Natalia runs over to the man and then returns to Mario to tell him that she realizes she still loves the tenant. Mario apologizes for trying to make her doubt her love and thanks her for the moment of happiness she brought him. An ecstatic Natalia walks away with the tenant, and Mario is left to wander the streets alone.

==Adaptation==
According to academic Geoffrey Nowell-Smith, "In turning the Dostoevsky story into a film, Visconti got rid of the first-person narration and made the girl less of an innocent and, in fact, at times something of a hysteric and a tease. In the course of these changes, he also made the ending sadder. In the story, the narrator is allowed a little coda, in which he thanks the girl for the moment of happiness she has brought him. In the film, the hero is left alone, befriending the same stray dog he met at the beginning, back at square one, with no sense that the love he briefly felt has transformed him in any way."

==Production==
Visconti cast Maria Schell after meeting her at film festival at which he was a juror. Although he originally planned to dub her voice with that of an Italian actress, as was the standard practice at the time for foreign actors in Italian films, he was impressed when she learned all of her dialogue in Italian, and let her loop her own lines. However, French actor Jean Marais was dubbed by Giorgio Albertazzi.

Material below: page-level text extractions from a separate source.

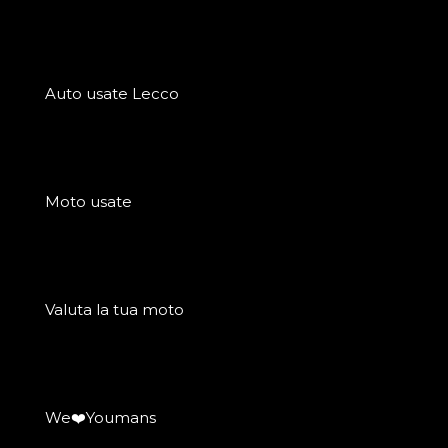
Auto usate Lecco
Moto usate
Valuta la tua moto
We❤️Youmans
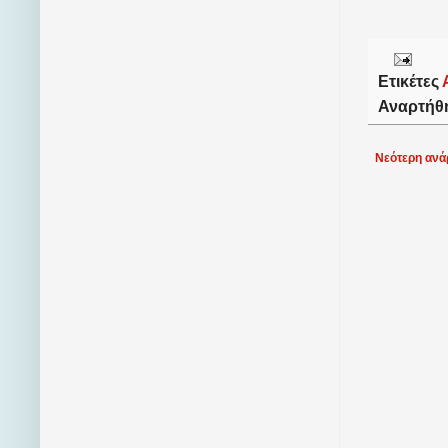
Ετικέτες
Αναρτήθ
Νεότερη ανά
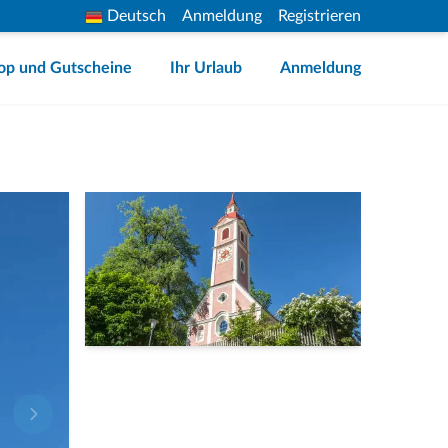
Deutsch
Anmeldung
Registrieren
op und Gutscheine
Ihr Urlaub
Anmeldung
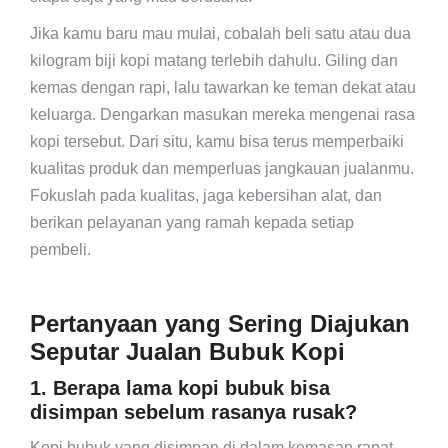
Jika kamu baru mau mulai, cobalah beli satu atau dua
kilogram biji kopi matang terlebih dahulu. Giling dan
kemas dengan rapi, lalu tawarkan ke teman dekat atau
keluarga. Dengarkan masukan mereka mengenai rasa
kopi tersebut. Dari situ, kamu bisa terus memperbaiki
kualitas produk dan memperluas jangkauan jualanmu.
Fokuslah pada kualitas, jaga kebersihan alat, dan
berikan pelayanan yang ramah kepada setiap
pembeli.
Pertanyaan yang Sering Diajukan
Seputar Jualan Bubuk Kopi
1. Berapa lama kopi bubuk bisa
disimpan sebelum rasanya rusak?
Kopi bubuk yang disimpan di dalam kemasan rapat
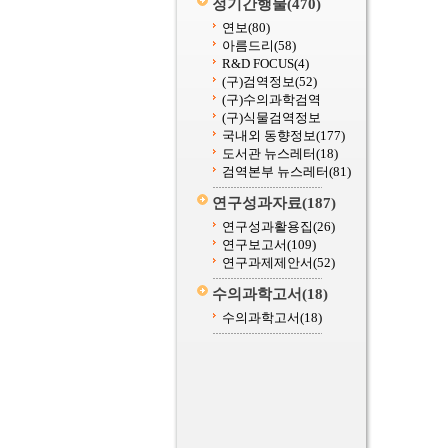
정기간행물
(470)
연보
(80)
아름드리
(58)
R&D FOCUS
(4)
(구)검역정보
(52)
(구)수의과학검역
(구)식물검역정보
국내외 동향정보
(177)
도서관 뉴스레터
(18)
검역본부 뉴스레터
(81)
연구성과자료
(187)
연구성과활용집
(26)
연구보고서
(109)
연구과제제안서
(52)
수의과학고서
(18)
수의과학고서
(18)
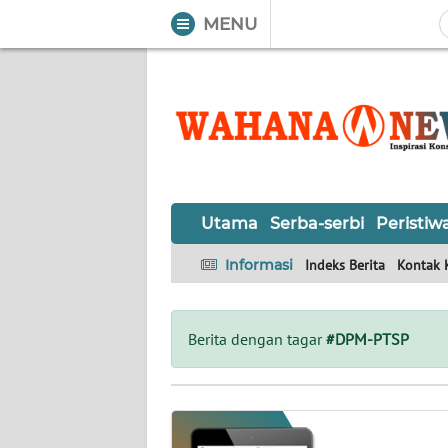
MENU
WAHANA
Tutup
TV
UTAMA
SERBA-
Utama
Serba-serbi
Peristiw
SERBI
Informasi
Indeks Berita
Kontak 
PERISTIWA
TOKOH
Berita dengan tagar
#DPM-PTSP
OPINI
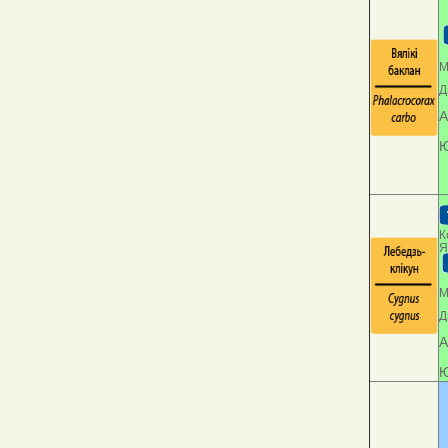
М
Д
А
Ю
К
Я
М
Д
А
Ю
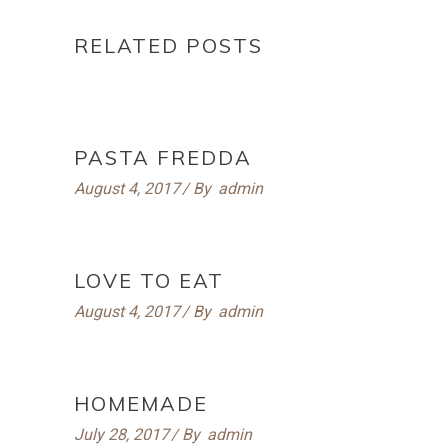
RELATED POSTS
PASTA FREDDA
August 4, 2017
By
admin
LOVE TO EAT
August 4, 2017
By
admin
HOMEMADE
July 28, 2017
By
admin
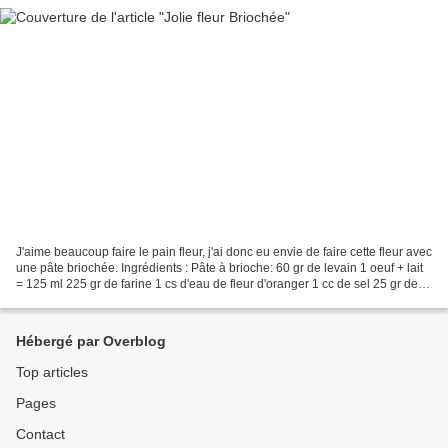
J'aime beaucoup faire le pain fleur, j'ai donc eu envie de faire cette fleur avec
une pâte briochée. Ingrédients : Pâte à brioche: 60 gr de levain 1 oeuf + lait
= 125 ml 225 gr de farine 1 cs d'eau de fleur d'oranger 1 cc de sel 25 gr de
sucre 30 gr de...
Hébergé par Overblog
Top articles
Pages
Contact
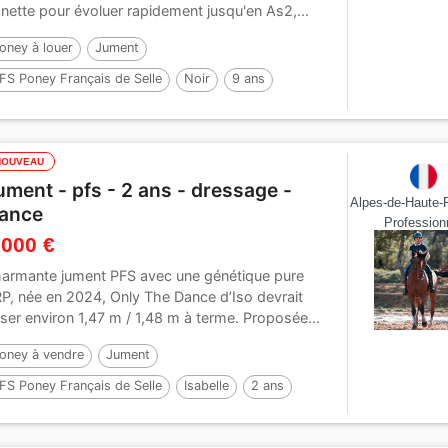
nette pour évoluer rapidement jusqu'en As2,...
oney à louer
Jument
FS Poney Français de Selle
Noir
9 ans
44 cm
Par :
WELCOME SYMPATICO
NOUVEAU
ument - pfs - 2 ans - dressage -
Alpes-de-Haute-
rance
Profession
 000 €
armante jument PFS avec une génétique pure
P, née en 2024, Only The Dance d’Iso devrait
iser environ 1,47 m / 1,48 m à terme. Proposée...
oney à vendre
Jument
FS Poney Français de Selle
Isabelle
2 ans
48 cm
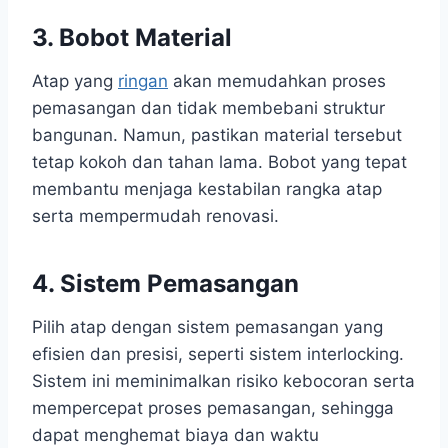
3. Bobot Material
Atap yang
ringan
akan memudahkan proses
pemasangan dan tidak membebani struktur
bangunan. Namun, pastikan material tersebut
tetap kokoh dan tahan lama. Bobot yang tepat
membantu menjaga kestabilan rangka atap
serta mempermudah renovasi.
4. Sistem Pemasangan
Pilih atap dengan sistem pemasangan yang
efisien dan presisi, seperti sistem interlocking.
Sistem ini meminimalkan risiko kebocoran serta
mempercepat proses pemasangan, sehingga
dapat menghemat biaya dan waktu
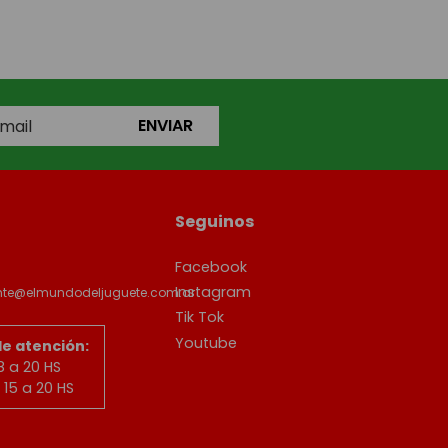
ENVIAR
Seguinos
Facebook
Instagram
ente@elmundodeljuguete.com.ar
Tik Tok
Youtube
de atención:
8 a 20 HS
15 a 20 HS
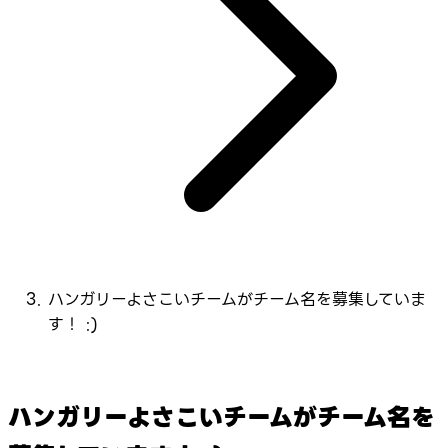
ハンガリーよさこいチームがチーム名を募集していま
す！ :)
ハンガリーよさこいチームがチーム名を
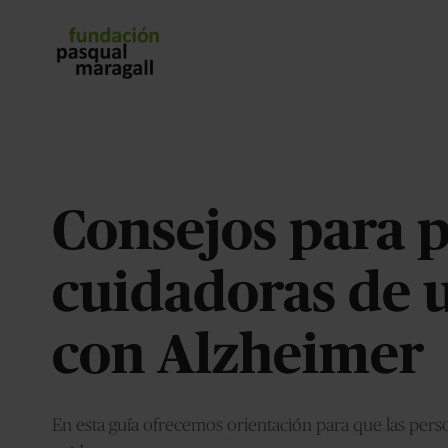
Consejos para 
cuidadoras de u
con Alzheimer
En esta guía ofrecemos orientación para que las per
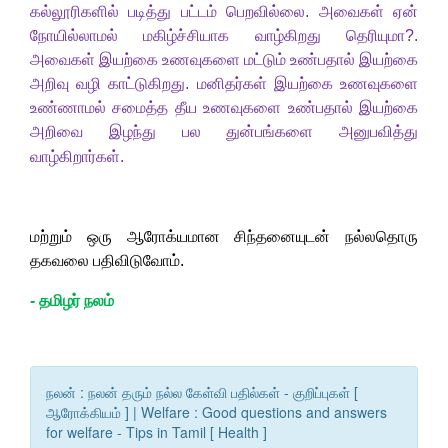
கல்லூரிகளில் படித்து பட்டம் பெறவில்லை. அவைகள் ஏன்
நோயில்லாமல் மகிழ்ச்சியாக வாழ்கிறது தெரியுமா
?.
அவைகள் இயற்கை உணவுகளை மட்டும் உண்பதால் இயற்கை
அறிவு வழி காட்டுகிறது. மனிதர்கள் இயற்கை உணவுகளை
உண்ணாமல் சமைத்த தீய உணவுகளை உண்பதால் இயற்கை
அறிவை இழந்து பல துன்பங்களை அனுபவித்து
வாழ்கிறார்கள்.
மற்றும் ஒரு ஆரோக்யமான சிந்தனையுடன் நல்லதொரு
தகவலை பதிவிடுவோம்.
-
தமிழர் நலம்
நலன் : நலன் தரும் நல்ல கேள்வி பதில்கள் - குறிப்புகள் [
ஆரோக்கியம் ] | Welfare : Good questions and answers
for welfare - Tips in Tamil [ Health ]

The entire film was shot on a soundstage at Cinecittà Studios in Rome on an elaborate set that recreated the streets, stores, waterways, and monuments of Livorno. To achieve the misty nighttime atmosphere of the film while maintaining a clear view of the actors, Visconti and cinematographer Giuseppe Rotunno, instead of using filters on the camera lenses, hung large rolls of tulle from the ceiling to the ground on the sets and put street lamps just behind the tulle.

==Release==
===Critical reception===
On review aggregator website Rotten Tomatoes, White Nights has an 88% approval rating based on 8 reviews, with an average score of 8.3/10.

===Accolades===

| Year | Award | Category | Nominee | Result |
| 1957 | Venice Film Festival | Golden Lion | Luchino Visconti | Lost to Satyajit Ray for Aparajito |
| Silver Lion | Won |
| 1958 | Cahiers du Cinéma's Top 10 List | Best Film | 3rd place |
| Nastro d'Argento | Best Director | Lost to Federico Fellini for Nights of Cabiria |
| Best Producer | Franco Cristaldi | Lost to Dino De Laurentiis for Nights of Cabiria |
| Best Screenplay | Luchino Visconti, Suso Cecchi d'Amico | Lost to Ugo Pirro, Elio Petri for We Still Kill the Old Way |
| Best Actor | Marcello Mastroianni | Won |
| Best Score | Nino Rota | Won |
| Best Cinematography | Giuseppe Rotunno | Lost to Gianni Di Venanzo for Il Grido |
| Best Production Design | Mario Chiari, Mario Garbuglia | Won |
| Bambi Award | Best International Actor | Jean Marais | Lost to Tony Curtis for Sweet Smell of Success |
| 1960 | Sant Jordi Award | Best Foreign Director | Luchino Visconti | Won |
| Best Foreign Screenplay | Luchino Visconti, Suso Cecchi D'Amico | Won |

==Legacy==
The 2008 American film Two Lovers, though not an adaptation, was inspired by the short story as well as Visconti's film.